An insight into the way Kafka learned to produce the flat yet sparkling affect of his descriptions:
One passage in the first version [of “Description of a Struggle,” Kafka’s first long-ish extant prose fragment] reads: “The train started up so slowly that it seemed irresolute.” Kafka was unhappy with that wording, and replaced “irresolute” with “weary,” but he ultimately opted for a totally different solution, which switched the perspective and transformed the psychological expression into an impression: “The train started up so slowly that one could picture the revolution of the wheels.”
The function of Kafka’s diary within his overall literary production:
It appears as though Kafka was inventing a new variant of the diary that enabled him to keep on writing in addition to and after his literary work; it was still literary, but without working toward a narrative goal.
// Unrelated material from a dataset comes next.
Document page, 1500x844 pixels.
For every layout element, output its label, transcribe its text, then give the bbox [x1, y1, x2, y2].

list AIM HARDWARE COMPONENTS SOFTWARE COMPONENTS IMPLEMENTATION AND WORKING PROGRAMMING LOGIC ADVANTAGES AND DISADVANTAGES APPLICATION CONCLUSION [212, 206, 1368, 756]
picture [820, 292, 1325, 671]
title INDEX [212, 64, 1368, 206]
If a story resulted, so much the better—and this was an occasional outcome. If not, at least he had “written.”
Kafka and metaphors:
He never treated metaphor as an afterthought, and he definitely never sought one out. In the beginning — such is the first law of Kafka’s universe — is the image, and more than a few of his texts can be read as expansions of one memorable image, as a demonstration of what an image can yield.
He suggests we can understand much of Kafka’s work as, essentially, speculative fiction:
Someone roars with laughter at a solemn occasion. Someone is pursued by two little balls he cannot shed. Someone wake up one morning as a bug. Someone stops eating. How will it go on from there, assuming that everything else in the universe remains unchanged?